Café culture returns to Pana

A famous Cork brand and a long-standing Irish chain have combined to give music lovers a new destination and breathe life back into an iconic building on Patrick's Street. 
Café culture returns to Pana
Golden Discs Manager David Donovan with Aidan Dukes and Fergus Burke of Dukes Coffee at Golden Discs vinyl lounge on Patrick Street. Picture Dan Linehan

One of Cork’s most historic buildings is enjoying a new lease of life, with crowds once more gathering to enjoy culture, have a cuppa and watch the world go by on Patrick Street.

In its heyday, people met at the Pavilion cinema cafe before heading in to watch the latest film. From the ‘talkies’ of the 1920’s through to the blockbusters of the ‘80s, it was a centre of culture on Cork’s main street. So it is unsurprising that David Donovan has been regaled with tales of times past. As manager of The Vinyl Lounge he has been part of the old building becoming a focal point once more.

The new dedicated space opened upstairs from the Golden Discs store in April. Intended to give the increasingly popular vinyl products extended space, the Lounge has also prompted nostalgia from customers.

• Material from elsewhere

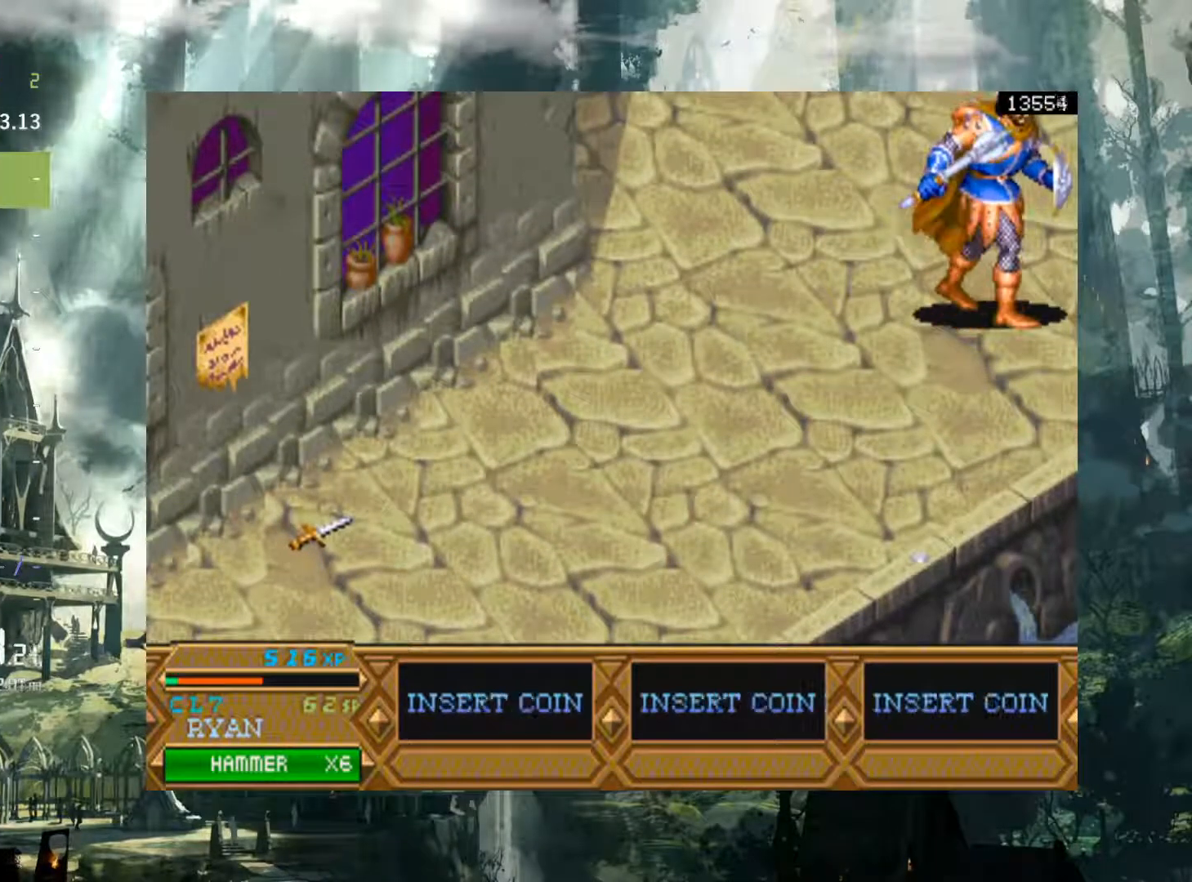
{"buttons": ["DPAD_UP"], "events": []}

“A man came in to me the other day and said, ‘you know that was a cafe before?’,” Mr Donovan said. “It was part of the Pavilion. It is really interesting to hear things like that.

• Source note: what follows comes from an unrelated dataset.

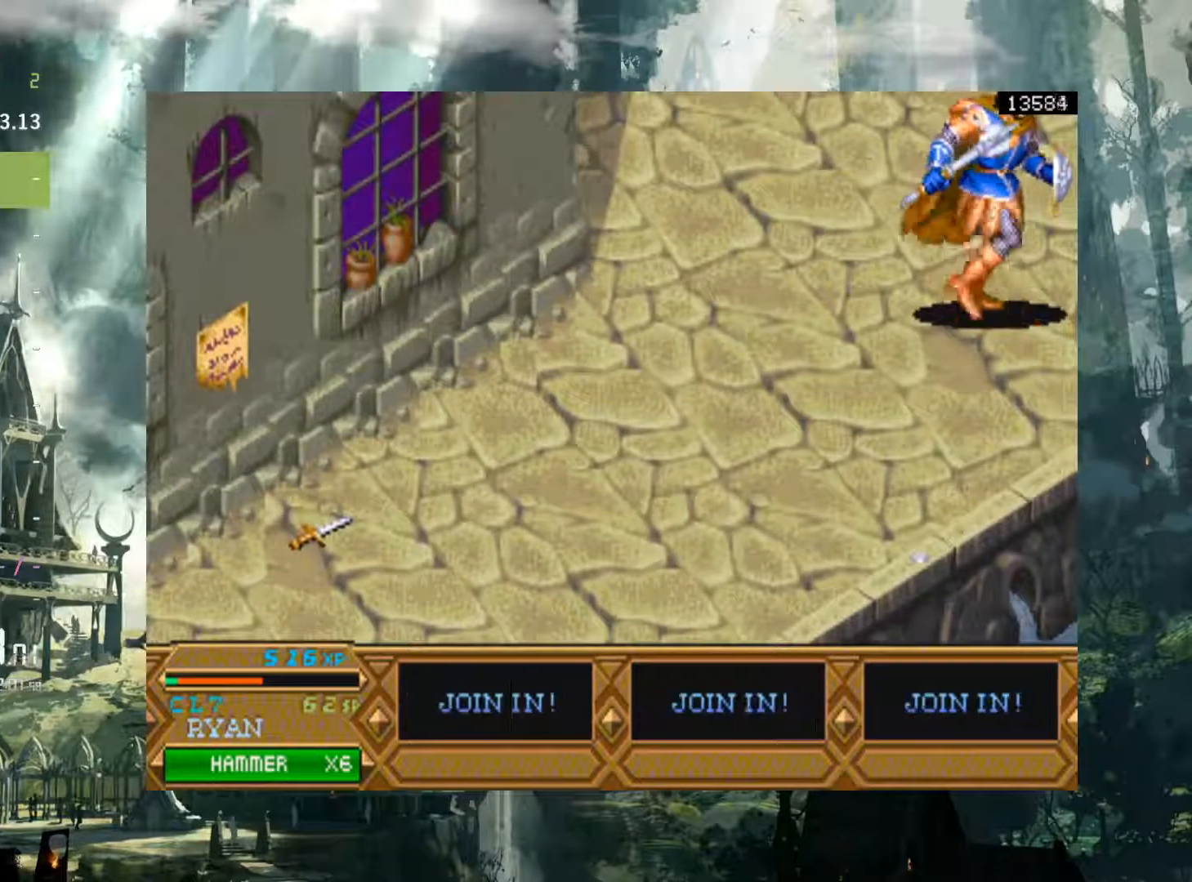
{"buttons": ["DPAD_UP"], "events": []}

“We used get it all the time just being in the building but since we opened the lounge upstairs it has increased.” 

The Vinyl Lounge and the Cork store have helped play their part in Golden Discs’ nationwide resurgence. The Irish-owned chain is in existence since the 1960s but struggled, along with so many others, to survive the recession. But it has now turned a corner, posting a profit for 2016 and opening new stores in a number of locations. Vinyl sale have been a key factor, with sales up more than 100% in 12 months. Mr Donovan said music-lovers in the city were embracing the format.

“What we found unusual was a lot of young people coming in, obviously hearing from the parents and grandparents that the sound is better. Plus there’s having the physical feel of something.

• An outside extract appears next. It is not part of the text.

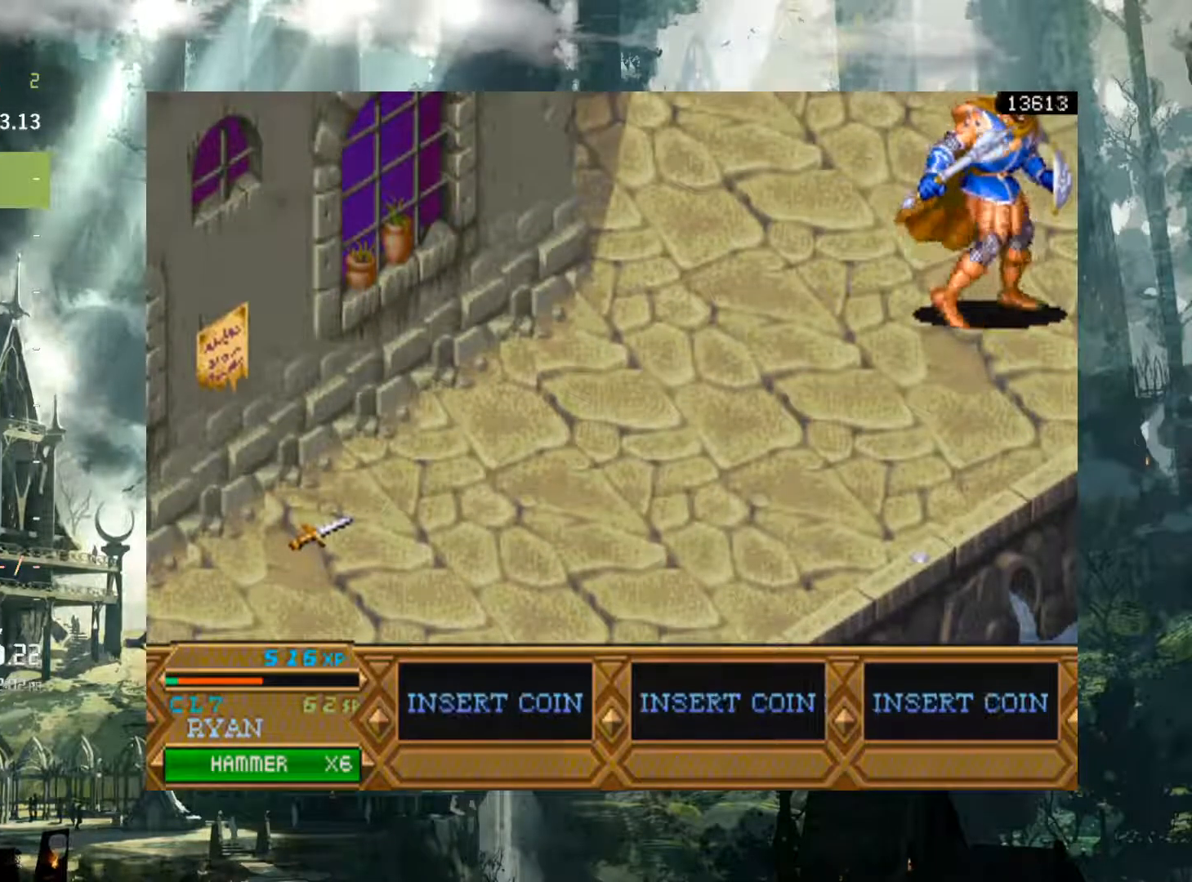
{"buttons": ["DPAD_UP"], "events": []}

“We also have older people who probably got rid of a load of vinyl in the past, thinking they would never come back, in to buy stuff they used to have.” To ensure good service, The Vinyl Lounge is staffed by fans of the format. “We have a couple of lads here who are hugely into it, who really look after the vinyl for us. They have their own collections and have huge interest.” Although there are a number of thriving independents selling vinyl in the city, Mr Donovan sees no negativity toward Golden Discs as a chain store.

“The big thing is that we are Irish, an Irish-owned company,” he said. “We didn’t get any bad feedback from customers. Even though we do have 13 stores. Golden Discs has been in Cork for years now, I think we are seen as a local store.”

CEO Stephen Fitzgerald said the company saw the upper floor of the Cork store as ideal to look after the growing number of customers interested in vinyl. The extended space meant they could offer customers more than just a store.

“We tried to make it more of a place people want to come and hang out rather than just a shop where you buy stuff,” he said. “The reaction has been overwhelmingly positive.” 

Mr Fitzgerald said they would love to replicate the Lounge elsewhere but would struggle to find a similar location: “It’s a beautiful building, it’s really iconic and it is in a prominent location, right in the heart of the city. It’s quite hard to find something that is that good in Dublin.”